Caffeine impairs red blood cell storage quality by dual inhibition of ADORA2b signaling and G6PD activity.
Pubmed ID: 40905089
Pubmed Central ID: PMC12951180
Journal: Haematologica
Publication Date: March 1, 2026
MeSH Terms: Humans, Male, Adult, Female, Blood Donors, Animals, Erythrocyte Transfusion, Blood Preservation, Caffeine, Hemolysis, Signal Transduction, Mice, Erythrocytes, Glycolysis, Receptor, Adenosine A2B, Glucosephosphate Dehydrogenase
Grants: R01 HL146442, R01 HL149714
Authors: Busch MP, Kleinman S, Deng X, Norris PJ, Page GP, Xia Y, Reisz JA, Nemkov T, Stephenson D, Keele GR, Dzieciatkowska M, Hansen KC, Zimring JC, D'Alessandro A, Hay A, Stone M, Roubinian N, Issaian A, Bevers S, Maslanka M, Moore AL
Cite As: Dzieciatkowska M, Hay A, Issaian A, Keele GR, Bevers S, Nemkov T, Reisz JA, Maslanka M, Stephenson D, Moore AL, Deng X, Stone M, Hansen KC, Kleinman S, Norris PJ, Busch MP, Page GP, Roubinian N, Xia Y, Zimring JC, D'Alessandro A. Caffeine impairs red blood cell storage quality by dual inhibition of ADORA2b signaling and G6PD activity.

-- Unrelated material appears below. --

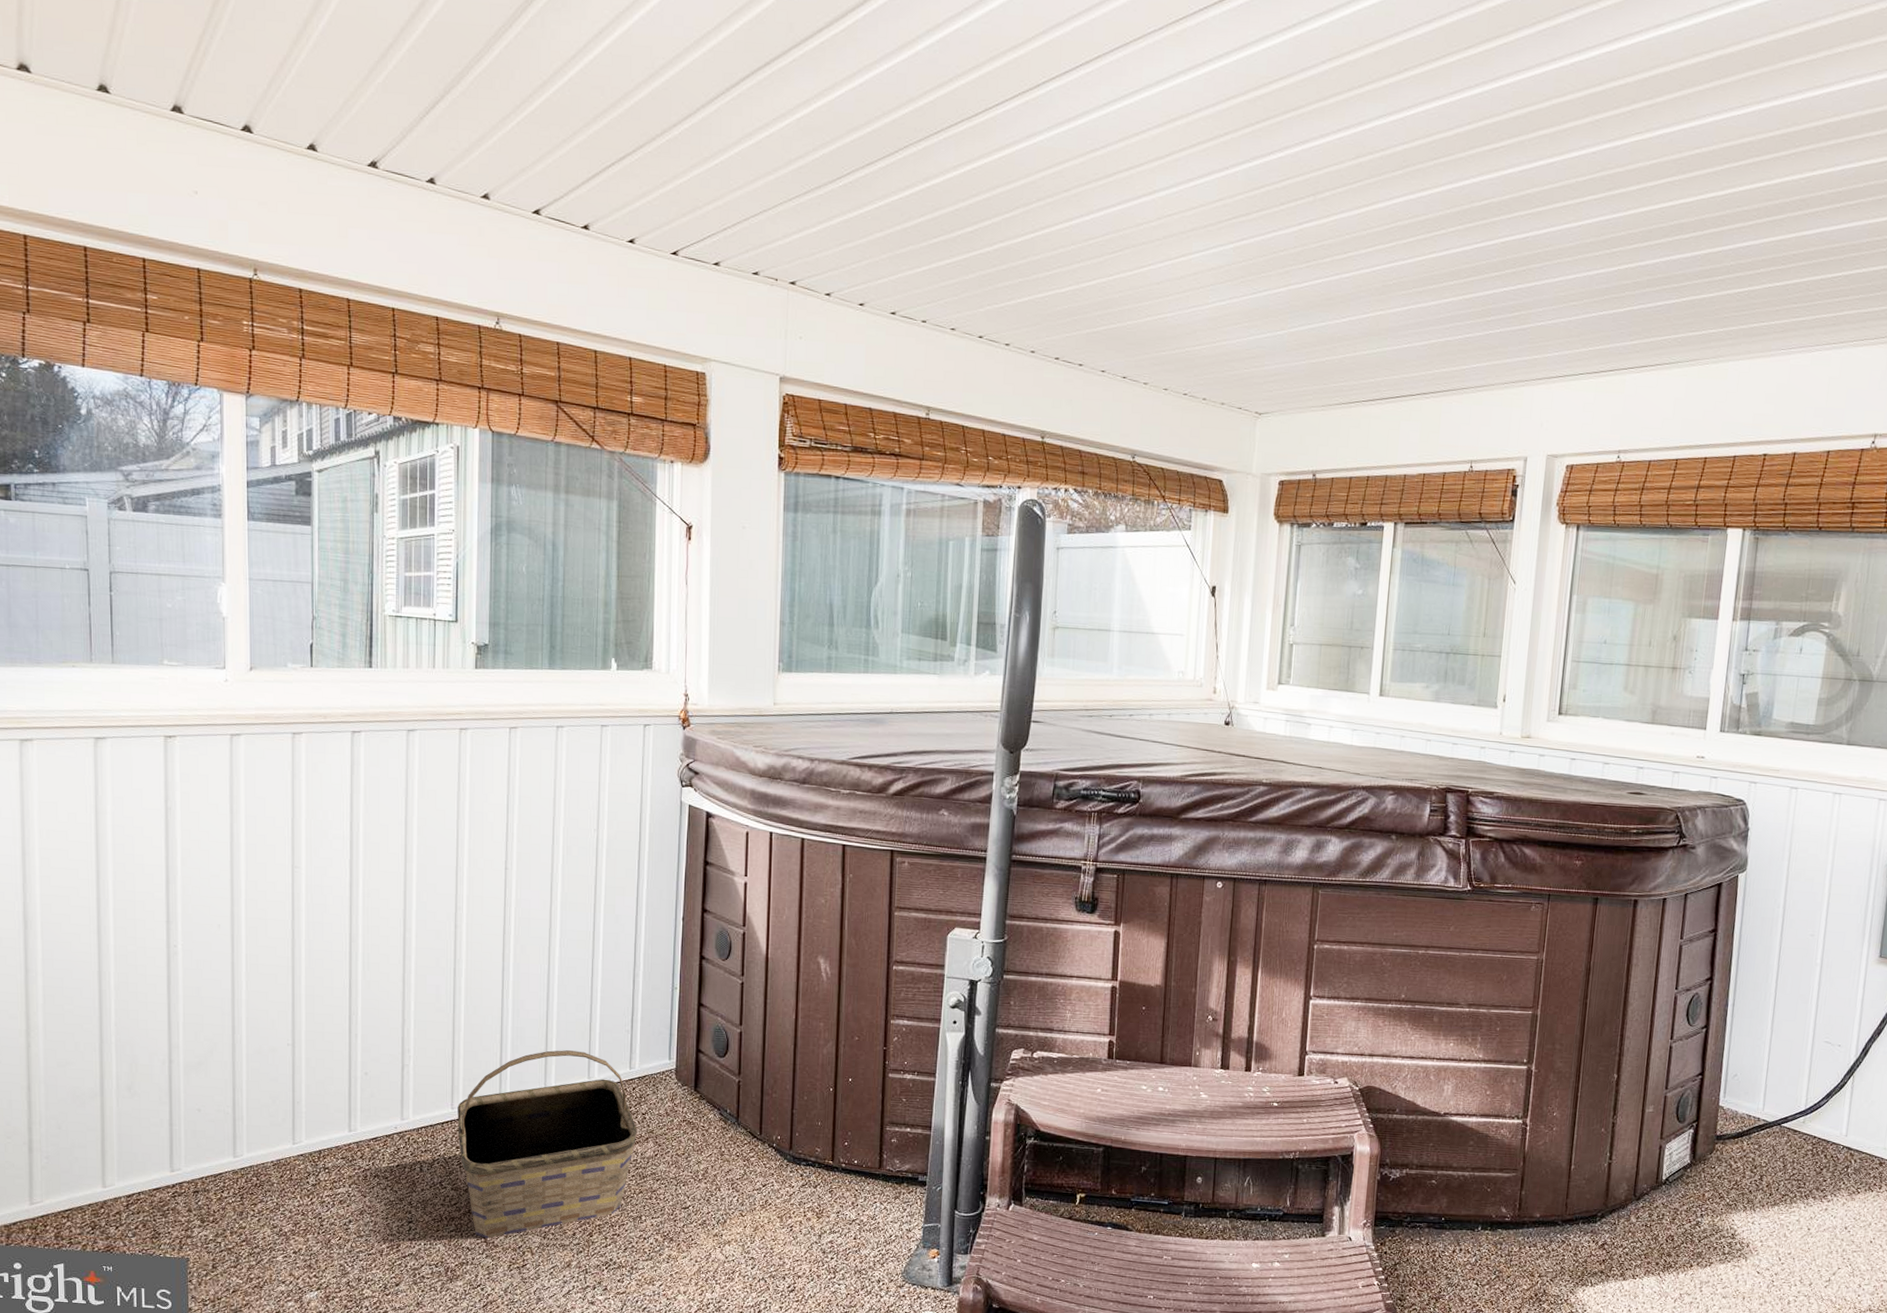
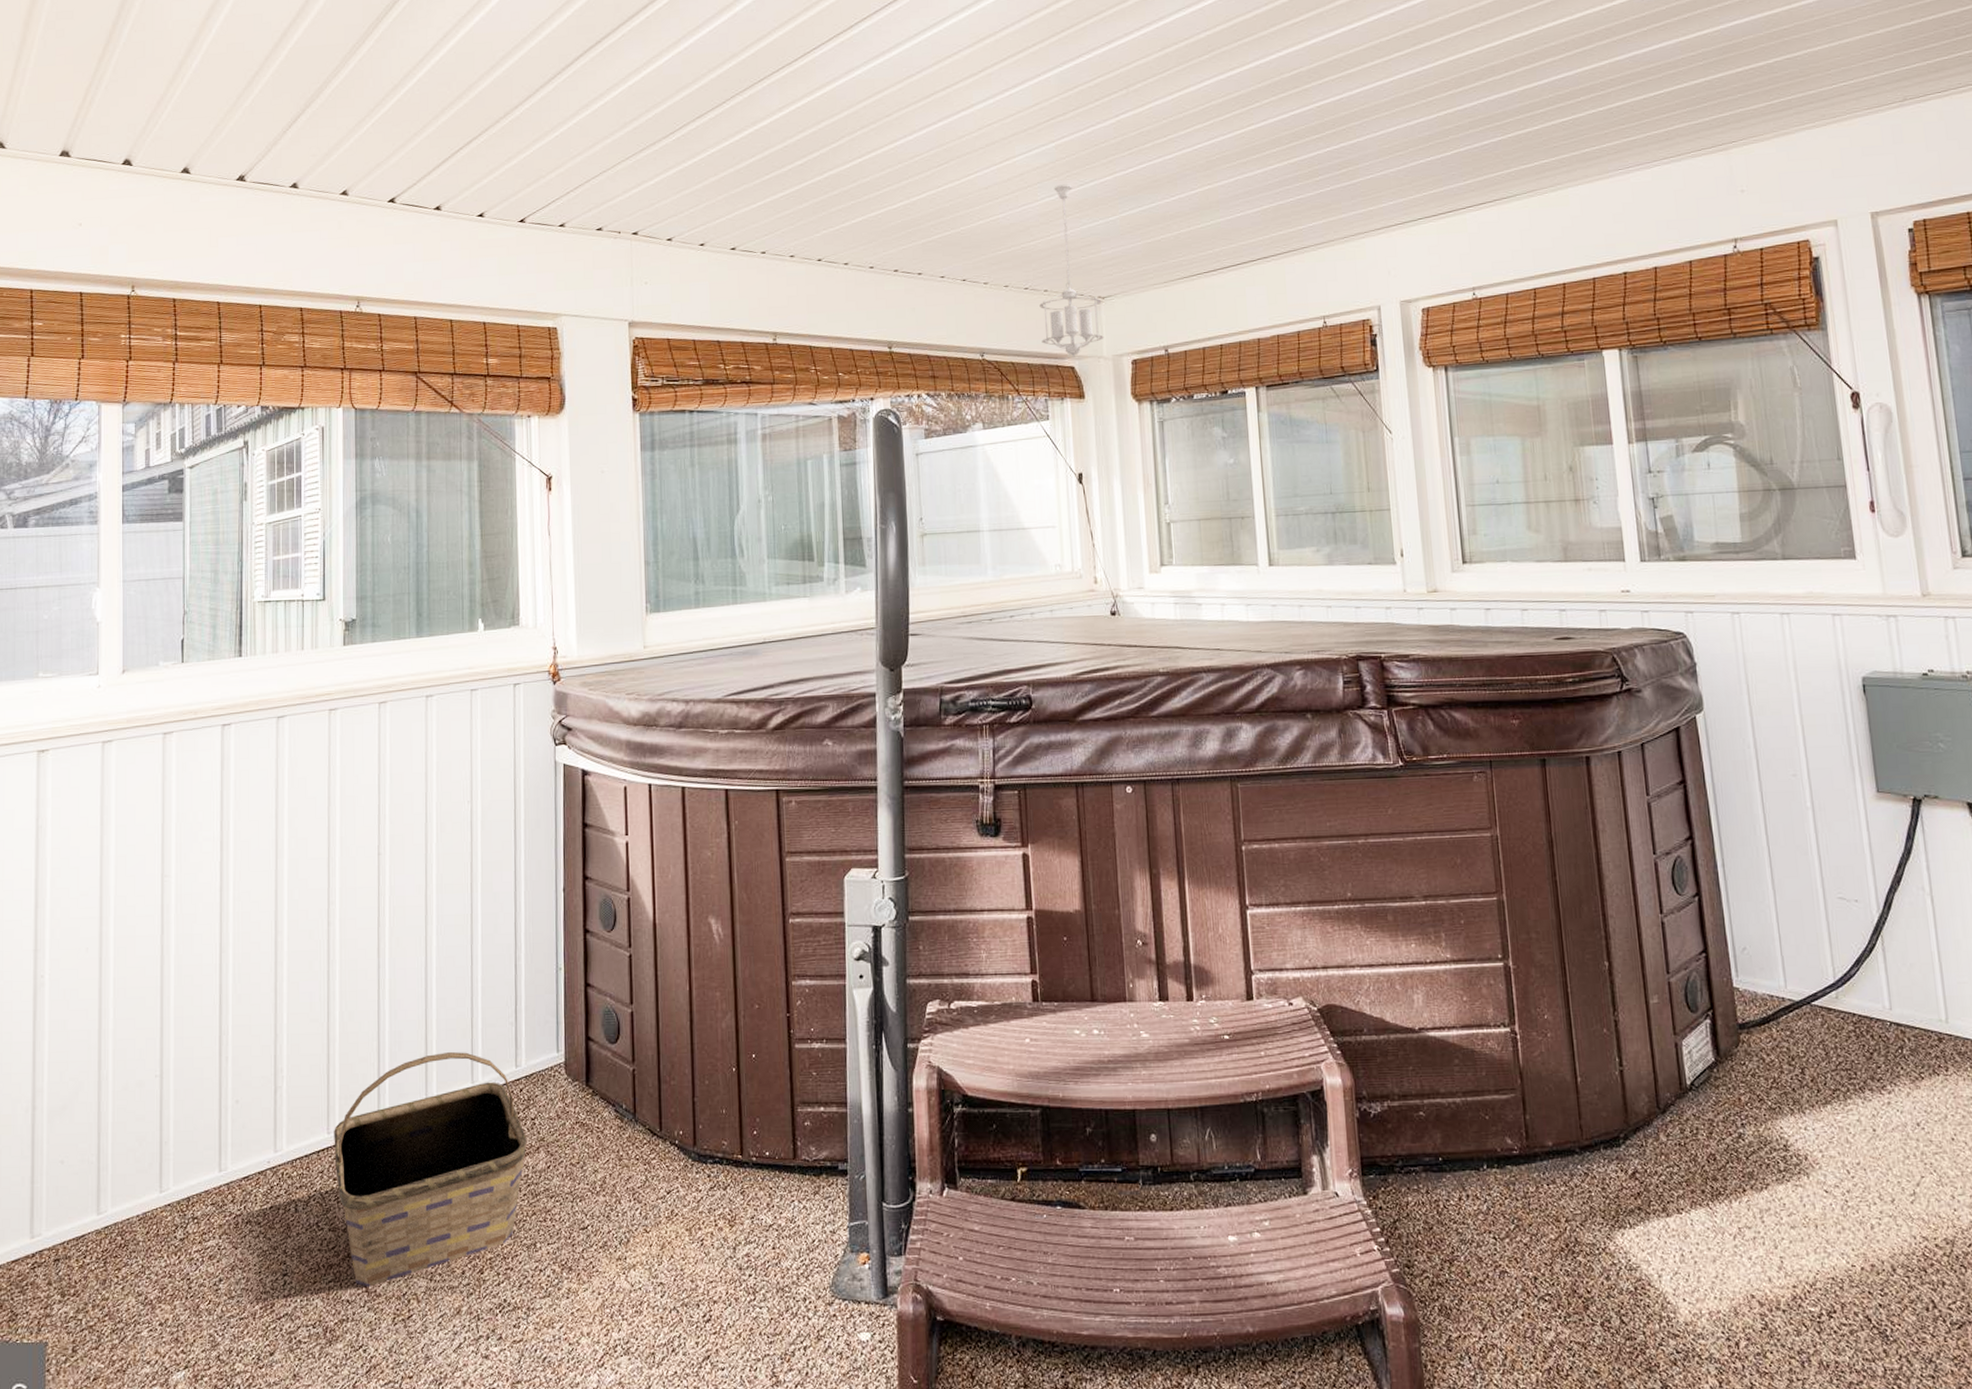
pendant light: none [1193,289,1258,470] -> present [1039,184,1104,357]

Haematologica 2026 Mar 1;111(3):861-875. Epub 2025 Sep 4.
Studies:
Abstract
Caffeine is the most widely consumed psychoactive substance globally, yet its peripheral physiological effects remain incompletely understood. Leveraging comprehensive data from 13,091 blood donors in the REDS RBC-Omics study, we identified caffeine as a significant modulator of red blood cell (RBC) storage quality and transfusion outcomes. Elevated caffeine levels were reproducible across multiple donations from 643 recalled donors, selected based on their extremes in hemolytic propensity. Both in the screening and recalled cohorts, higher caffeine levels were associated with disrupted RBC metabolism, characterized by reduced glycolysis, depletion of adenylate pools or 2,3-bisphosphoglycerate, and increased markers of oxidative stress and osmotic fragility, including kynurenine accumulation. These observations were recapitulated in plasma and RBC of eight volunteers upon consumption of a cup of coffee independently of brewing method (Chemex vs. espresso). Clinically, elevated caffeine levels correlated with increased hemolysis and lower post-transfusion hemoglobin increments, an effect especially pronounced in recipients transfused with RBC from donors carrying common polymorphisms in the ADORA2B gene, a key regulator of RBC metabolism in hypoxia. These human findings were mechanistically validated using a murine model deficient in ADORA2b, which demonstrated impaired glycolytic flux, compromised antioxidant defenses (including caffeine-dependent direct inhibition of recombinantly expressed glucose 6-phosphate dehydrogenase), and decreased transfusion efficacy (lower hemoglobin increments, higher bilirubin after transfusion), effects further exacerbated by caffeine exposure during storage. Our study positions caffeine consumption as a modifiable factor in blood transfusion practice, advocating for precision strategies that integrate genetic and exposome factors, and identifies metabolic interventions to enhance blood quality and clinical outcomes.